Die Kritiker

«Tatort - Zorn»

von

Det is' doch nix hier: So urteilt eine der Episodenfiguren des dieswöchigen «Tatorts» über ihre Ruhrpott-Lebenssituation. Dasselbe Urteil passt leider auch zur Folge.

Cast & Crew

Vor der Kamera:
Jörg Hartmann als Peter Faber
Anna Schudt als Martina Bönisch
Aylin Tezel als Nora Dalay
Rick Okon als Jan Pawlak
Sybille J. Schedwill als Greta Leitner
Peter Kremer als Klaus Radowski
Thomas Lawinky als Ralf Tremmel

Hinter der Kamera:
Produktion: Bavaria Fiction GmbH
Drehbuch: Jürgen Werner
Regie: Andreas Herzog
Kamera: Wolfgang Aichholzer
Stillstehende Zechen, angesiffte Kawasaki-Straßenlaternen, verfallene Häuser: Regisseur Andreas Herzog will uns gleich mit seinen ersten Einstellungen überdeutlich machen, wo die Reise wieder hingehen soll – in den Ruhrpott, einen rauen, grauen, tristen Ort, der verfällt, degeneriert, abstirbt.

Um das in vielerlei Hinsicht nicht unwahre Klischee von den letzten Zügen des Strukturwandels, den kaputten Existenzen und den noch kaputteren Biographien noch dezidierter zu bedienen, geht es für Faber (Jörg Hartmann), Bönisch (Anna Schudt), Dalay (Aylin Tezel) und Pawlak (Rick Okon) zügig zu einer Pils-seligen Versammlung ehemaliger Bergmänner, deren Zeche als eine der letzten im Revier dichtgemacht hat. Zwanzigtausend Euro Abfindung pro Bergmann bietet das Unternehmen: pauschal, ob mit ramponierter Gesundheit oder nicht. Der, der den Deal reinen Gewissens verhandelt hat, gilt in der Gruppe als Verräter, das Geld als lachhaft.

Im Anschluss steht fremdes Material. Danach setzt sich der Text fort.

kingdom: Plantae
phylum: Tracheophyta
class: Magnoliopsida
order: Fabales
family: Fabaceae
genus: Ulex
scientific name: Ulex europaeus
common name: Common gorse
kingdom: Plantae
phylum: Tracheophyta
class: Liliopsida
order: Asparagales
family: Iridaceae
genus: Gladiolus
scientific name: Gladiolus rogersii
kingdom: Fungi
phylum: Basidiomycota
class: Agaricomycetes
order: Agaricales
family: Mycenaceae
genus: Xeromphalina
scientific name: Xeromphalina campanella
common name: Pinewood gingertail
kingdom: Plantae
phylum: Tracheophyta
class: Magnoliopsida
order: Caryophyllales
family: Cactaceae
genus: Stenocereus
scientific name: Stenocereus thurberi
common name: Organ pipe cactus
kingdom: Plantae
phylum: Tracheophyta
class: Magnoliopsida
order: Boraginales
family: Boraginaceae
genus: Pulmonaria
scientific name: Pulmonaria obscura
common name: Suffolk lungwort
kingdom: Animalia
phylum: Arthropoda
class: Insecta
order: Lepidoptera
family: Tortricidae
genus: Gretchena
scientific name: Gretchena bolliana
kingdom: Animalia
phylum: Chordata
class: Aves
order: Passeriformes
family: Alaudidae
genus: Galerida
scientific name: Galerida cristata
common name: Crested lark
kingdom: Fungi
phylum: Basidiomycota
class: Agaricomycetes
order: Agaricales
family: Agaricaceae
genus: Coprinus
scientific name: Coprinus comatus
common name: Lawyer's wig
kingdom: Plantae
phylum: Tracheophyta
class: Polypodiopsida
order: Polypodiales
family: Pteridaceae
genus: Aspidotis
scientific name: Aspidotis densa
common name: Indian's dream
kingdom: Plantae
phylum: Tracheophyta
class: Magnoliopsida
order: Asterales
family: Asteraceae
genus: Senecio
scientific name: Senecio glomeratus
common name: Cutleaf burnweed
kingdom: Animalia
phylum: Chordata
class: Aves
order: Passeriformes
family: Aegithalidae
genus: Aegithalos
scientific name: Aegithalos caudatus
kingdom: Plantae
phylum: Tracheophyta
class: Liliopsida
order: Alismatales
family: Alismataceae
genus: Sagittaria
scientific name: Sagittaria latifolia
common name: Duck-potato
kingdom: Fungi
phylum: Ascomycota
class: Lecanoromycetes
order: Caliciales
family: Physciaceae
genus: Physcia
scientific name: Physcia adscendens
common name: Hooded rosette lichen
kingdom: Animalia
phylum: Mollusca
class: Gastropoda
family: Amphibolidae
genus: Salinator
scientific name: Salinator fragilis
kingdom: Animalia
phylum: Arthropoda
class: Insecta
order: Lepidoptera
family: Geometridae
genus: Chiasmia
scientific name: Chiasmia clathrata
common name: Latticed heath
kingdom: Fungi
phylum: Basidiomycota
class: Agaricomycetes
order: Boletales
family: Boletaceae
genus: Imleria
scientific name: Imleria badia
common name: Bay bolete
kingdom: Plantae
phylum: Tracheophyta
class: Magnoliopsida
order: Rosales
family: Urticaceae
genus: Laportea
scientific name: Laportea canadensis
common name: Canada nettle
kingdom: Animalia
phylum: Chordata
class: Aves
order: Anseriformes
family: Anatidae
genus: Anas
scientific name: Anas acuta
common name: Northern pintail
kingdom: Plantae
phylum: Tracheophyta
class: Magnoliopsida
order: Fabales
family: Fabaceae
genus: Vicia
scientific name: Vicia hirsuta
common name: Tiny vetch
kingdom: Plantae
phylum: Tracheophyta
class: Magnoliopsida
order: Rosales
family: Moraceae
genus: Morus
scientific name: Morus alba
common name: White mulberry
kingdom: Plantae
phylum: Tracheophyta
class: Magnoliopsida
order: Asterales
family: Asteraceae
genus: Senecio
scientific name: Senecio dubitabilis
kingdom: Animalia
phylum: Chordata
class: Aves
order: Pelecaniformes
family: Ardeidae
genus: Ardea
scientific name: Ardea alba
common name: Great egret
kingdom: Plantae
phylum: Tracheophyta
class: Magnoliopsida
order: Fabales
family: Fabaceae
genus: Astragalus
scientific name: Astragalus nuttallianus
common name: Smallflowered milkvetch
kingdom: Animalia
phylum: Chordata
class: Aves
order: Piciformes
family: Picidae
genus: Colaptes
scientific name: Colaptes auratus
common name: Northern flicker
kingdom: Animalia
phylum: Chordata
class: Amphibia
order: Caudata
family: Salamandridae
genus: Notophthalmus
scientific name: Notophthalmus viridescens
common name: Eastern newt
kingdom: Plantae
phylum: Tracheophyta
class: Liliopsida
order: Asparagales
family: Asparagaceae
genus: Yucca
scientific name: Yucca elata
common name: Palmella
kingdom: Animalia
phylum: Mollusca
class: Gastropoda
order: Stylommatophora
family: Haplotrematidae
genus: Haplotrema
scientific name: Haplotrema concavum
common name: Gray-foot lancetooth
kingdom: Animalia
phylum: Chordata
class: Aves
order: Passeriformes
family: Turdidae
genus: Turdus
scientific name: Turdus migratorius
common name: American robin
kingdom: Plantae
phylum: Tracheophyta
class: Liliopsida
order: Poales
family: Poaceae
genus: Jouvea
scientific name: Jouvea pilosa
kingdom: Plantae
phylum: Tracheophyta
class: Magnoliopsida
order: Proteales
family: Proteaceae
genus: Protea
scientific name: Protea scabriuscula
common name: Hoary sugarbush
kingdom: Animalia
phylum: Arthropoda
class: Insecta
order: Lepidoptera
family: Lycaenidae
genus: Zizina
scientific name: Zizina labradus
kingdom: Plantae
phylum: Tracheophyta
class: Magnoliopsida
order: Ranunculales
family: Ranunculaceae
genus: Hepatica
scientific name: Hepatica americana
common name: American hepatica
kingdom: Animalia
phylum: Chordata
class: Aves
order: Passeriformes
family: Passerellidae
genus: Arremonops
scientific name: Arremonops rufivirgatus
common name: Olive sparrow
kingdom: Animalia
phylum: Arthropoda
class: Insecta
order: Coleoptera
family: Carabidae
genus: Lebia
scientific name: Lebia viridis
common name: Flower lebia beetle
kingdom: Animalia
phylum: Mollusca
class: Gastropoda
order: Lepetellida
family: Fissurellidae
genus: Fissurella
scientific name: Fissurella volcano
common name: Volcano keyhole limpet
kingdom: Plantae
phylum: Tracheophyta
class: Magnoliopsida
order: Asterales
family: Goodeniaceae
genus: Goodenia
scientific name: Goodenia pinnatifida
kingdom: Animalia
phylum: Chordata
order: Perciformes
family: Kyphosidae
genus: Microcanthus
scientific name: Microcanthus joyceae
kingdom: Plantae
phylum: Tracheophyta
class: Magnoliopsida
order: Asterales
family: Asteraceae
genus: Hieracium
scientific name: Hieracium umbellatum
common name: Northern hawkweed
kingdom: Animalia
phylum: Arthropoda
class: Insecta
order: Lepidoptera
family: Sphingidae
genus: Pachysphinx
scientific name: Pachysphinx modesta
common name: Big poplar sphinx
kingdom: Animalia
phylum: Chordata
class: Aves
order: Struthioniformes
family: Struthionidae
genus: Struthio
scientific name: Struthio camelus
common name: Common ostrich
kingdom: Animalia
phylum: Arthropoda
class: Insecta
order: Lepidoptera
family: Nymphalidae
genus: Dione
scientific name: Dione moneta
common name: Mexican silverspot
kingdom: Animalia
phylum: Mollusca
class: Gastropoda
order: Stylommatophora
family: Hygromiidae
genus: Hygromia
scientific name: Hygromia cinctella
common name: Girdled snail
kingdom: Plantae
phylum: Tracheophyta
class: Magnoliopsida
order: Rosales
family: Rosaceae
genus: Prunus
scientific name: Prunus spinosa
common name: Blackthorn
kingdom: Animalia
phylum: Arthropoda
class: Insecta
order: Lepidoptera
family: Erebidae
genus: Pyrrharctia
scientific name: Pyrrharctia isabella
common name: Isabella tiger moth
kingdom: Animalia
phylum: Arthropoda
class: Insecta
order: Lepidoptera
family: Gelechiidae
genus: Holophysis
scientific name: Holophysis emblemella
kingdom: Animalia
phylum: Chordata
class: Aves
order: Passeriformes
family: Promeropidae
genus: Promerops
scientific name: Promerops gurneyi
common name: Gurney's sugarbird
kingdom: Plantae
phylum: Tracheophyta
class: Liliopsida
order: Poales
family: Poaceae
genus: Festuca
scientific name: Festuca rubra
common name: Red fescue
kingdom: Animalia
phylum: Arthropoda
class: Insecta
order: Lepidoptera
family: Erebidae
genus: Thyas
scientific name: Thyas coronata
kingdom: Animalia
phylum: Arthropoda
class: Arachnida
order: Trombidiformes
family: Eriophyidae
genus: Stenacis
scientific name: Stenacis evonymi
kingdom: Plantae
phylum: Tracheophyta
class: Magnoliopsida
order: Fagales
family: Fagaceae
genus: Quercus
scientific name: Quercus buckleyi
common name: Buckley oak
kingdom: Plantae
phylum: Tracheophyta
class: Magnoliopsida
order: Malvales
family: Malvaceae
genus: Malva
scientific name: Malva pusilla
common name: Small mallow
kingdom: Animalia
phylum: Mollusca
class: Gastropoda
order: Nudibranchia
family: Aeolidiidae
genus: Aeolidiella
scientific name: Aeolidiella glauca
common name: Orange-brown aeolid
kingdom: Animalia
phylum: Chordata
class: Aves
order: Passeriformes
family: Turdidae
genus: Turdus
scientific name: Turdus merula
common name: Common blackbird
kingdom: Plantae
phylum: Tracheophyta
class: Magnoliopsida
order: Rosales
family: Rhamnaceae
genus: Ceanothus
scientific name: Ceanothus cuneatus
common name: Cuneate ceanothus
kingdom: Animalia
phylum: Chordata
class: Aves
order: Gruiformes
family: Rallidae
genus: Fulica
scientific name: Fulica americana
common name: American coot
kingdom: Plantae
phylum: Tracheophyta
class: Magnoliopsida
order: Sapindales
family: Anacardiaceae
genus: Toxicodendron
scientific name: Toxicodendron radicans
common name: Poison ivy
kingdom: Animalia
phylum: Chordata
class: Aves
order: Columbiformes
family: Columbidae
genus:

Einer der Kumpel ist vor wenigen Stunden aus nächster Nähe erschossen worden: eine Tat unter (ehemaligen) Freunden, sind sich die Dortmunder Kommissare schnell sicher. So landet Faber bald im Wohnwagen mit einem der ehemaligen Kohlearbeiter, die nun vor dem nichts stehen. Und in seiner Wut auf „die da oben“, auf den Staat, auf die Gesellschaft, auf das Leben empfindet der misanthropische Ermittler vielleicht zum ersten Mal in seiner «Tatort»-Karriere aufrichtige Empathie.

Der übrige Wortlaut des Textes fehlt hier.